Secondo Coleman e Bemis sarebbe l’attività predatoria dei gatti a esporli alla letalità della malattia. A entrare in contatto con i i felini sono i topi e gli uccelli da loro cacciati e portatori del virus: “È un buon motivo per i proprietari di animali domestici per tenere i propri gatti dentro casa e lontano dagli uccelli selvatici“, spiegano gli scienziati dell’Università del Maryland. La a maggior parte delle infezioni segnalate nei felini sono derivate dalla trasmissione. “Anche il consumo di piccioni, polli e altri volatili morti, così come di mangime per polli crudo contaminati è stato spesso implicato. Tuttavia, è stato riferito che due gatti domestici di fattoria con colostro e latte crudo di bovini da latte infetti in Texas che dimostra una nuova potenziale via di trasmissione interspecie, da mammifero a mammifero”.
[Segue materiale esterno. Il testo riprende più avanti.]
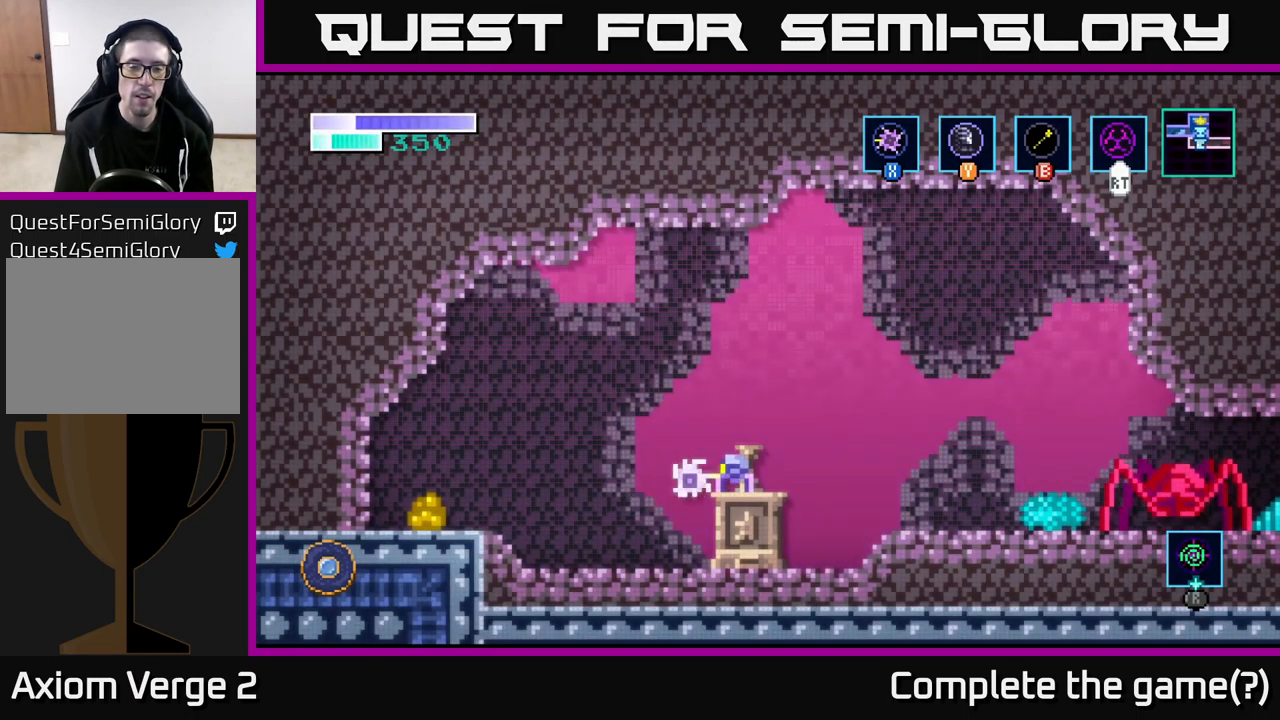
{"buttons": [], "left_stick": "left", "right_stick": "center", "events": [[267, "left_stick", "left"]]}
La trasmissione – Un I ricercatori citano alcuni casi di trasmissione da felino a felino: tra gatti e tra tigri. “Il primo studio che ha riportato la trasmissione da felino a uomo ha riguardato un focolaio di H5N1 tra le tigri degli zoo in Thailandia in seguito alla quale due esseri umani hanno mostrato evidenza di sieroconversione. Il secondo studio secondo studio ha riguardato un ampio focolaio di H7N2 tra i gatti domestici di un rifugio per animali a New York in cui sono stati infettati due esseri umani, compreso un veterinario in visita che ha raccolto campioni di gatti infetti e un operatore di un rifugio per animali esposto al gatto infetto”.
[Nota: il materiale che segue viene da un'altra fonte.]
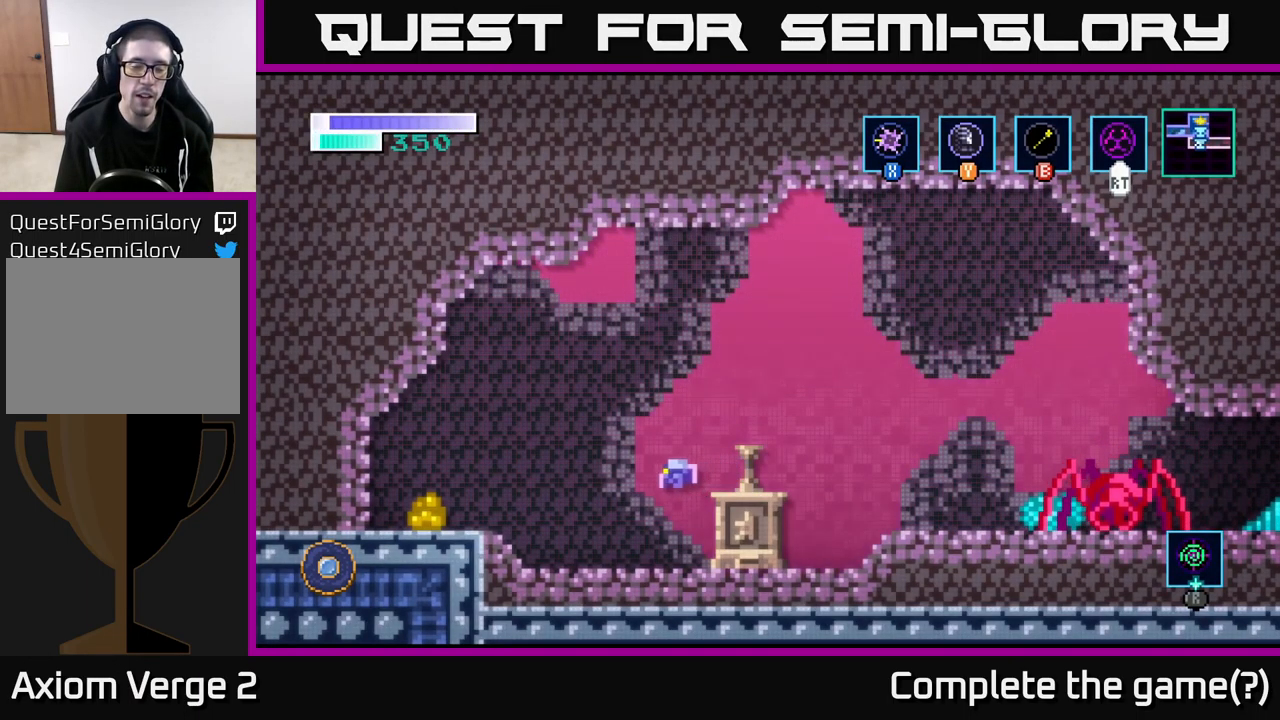
{"buttons": [], "left_stick": "center", "right_stick": "center", "events": [[267, "left_stick", "center"], [317, "left_stick", "right"], [450, "left_stick", "center"]]}
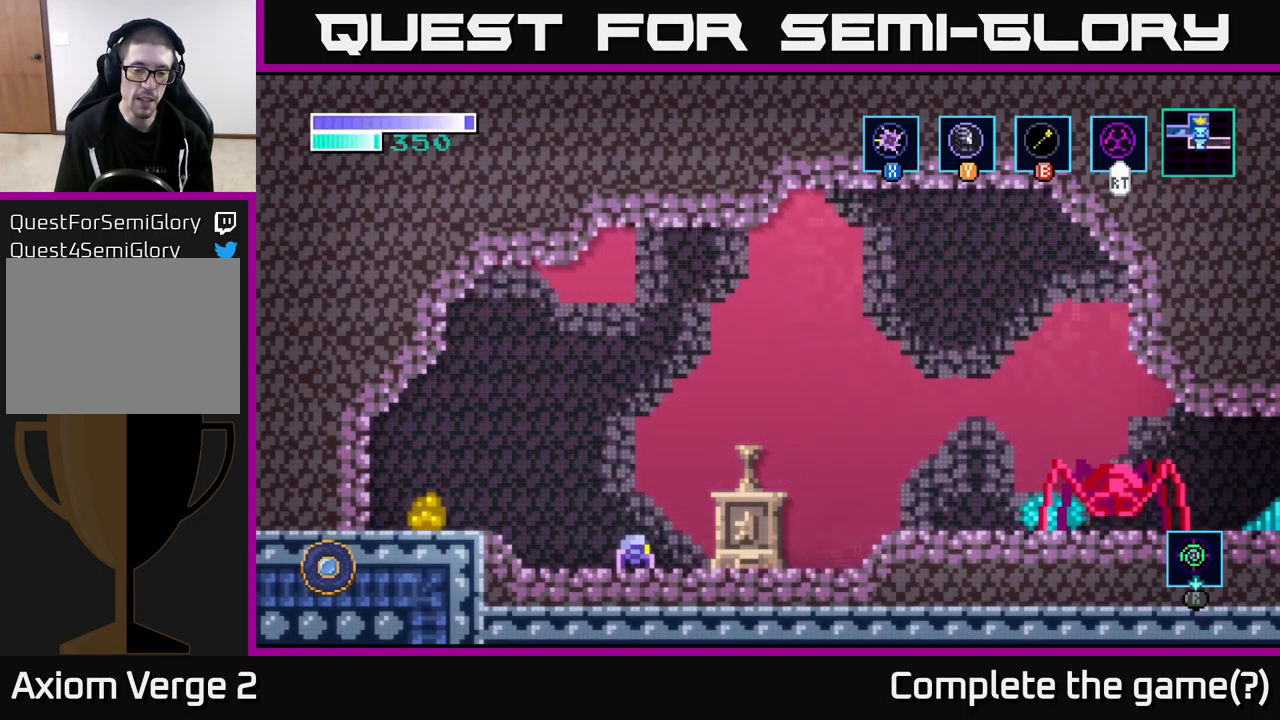
{"buttons": [], "left_stick": "center", "right_stick": "center", "events": []}
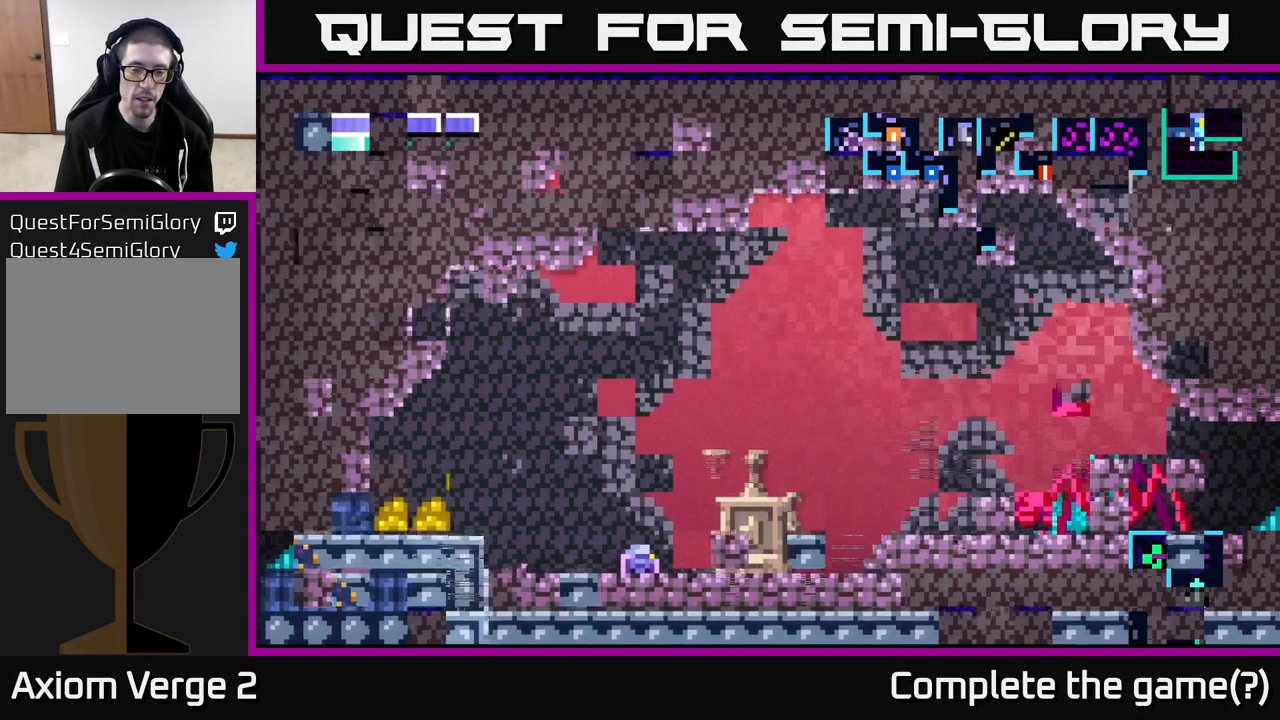
{"buttons": [], "left_stick": "center", "right_stick": "center", "events": []}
I sintomi e i rischi per l’essere umano – Fondamentale controllare i sintomi respiratori e neurologici. “Gli animali malati possono essere in grado di trasmettere il virus dell’influenza alle persone attraverso la saliva, gli escrementi e altri fluidi corporei. Le infezioni umane possono verificarsi quando il virus viene inalato o penetra negli occhi, nel naso o nella bocca di una persona. Ciò può accadere quando il virus è nell’aria (in goccioline o polvere) e una persona lo inala, o quando una persona tocca qualcosa che contiene il virus e poi si tocca la bocca, gli occhi o il naso”, hanno spiegato dai Centers Desease for Control and Prevention.

Sebbene al momento l’ente statunitense ritiene improbabile che possa avvenire la trasmissione del virus dal gatto domestico all’uomo, non è escluso che, se c’è “un’esposizione prolungata e non protetta”, questo si possa verificare: il virus, infatti, ha una alta capacità di evoluzione e di adattamento. Secondo un’affermazione del dottor Robert Redfield, virologo ed ex direttore dei CDC, Centri per il controllo e la prevenzione delle malattie, servirebbero cinque mutazioni negli amminoacidi del patogeno per renderlo facilmente trasmissibile nell’uomo e dunque pandemico. Il patogeno, infatti, continua a evolversi e a colpire un numero sempre maggiore di specie di mammiferi: oltre ai gatti, anche gatti, volpi, mustelidi, orsi, pinnipedi e, più recentemente, anche bovini, con numerosi casi in decine di allevamenti degli Stati Uniti.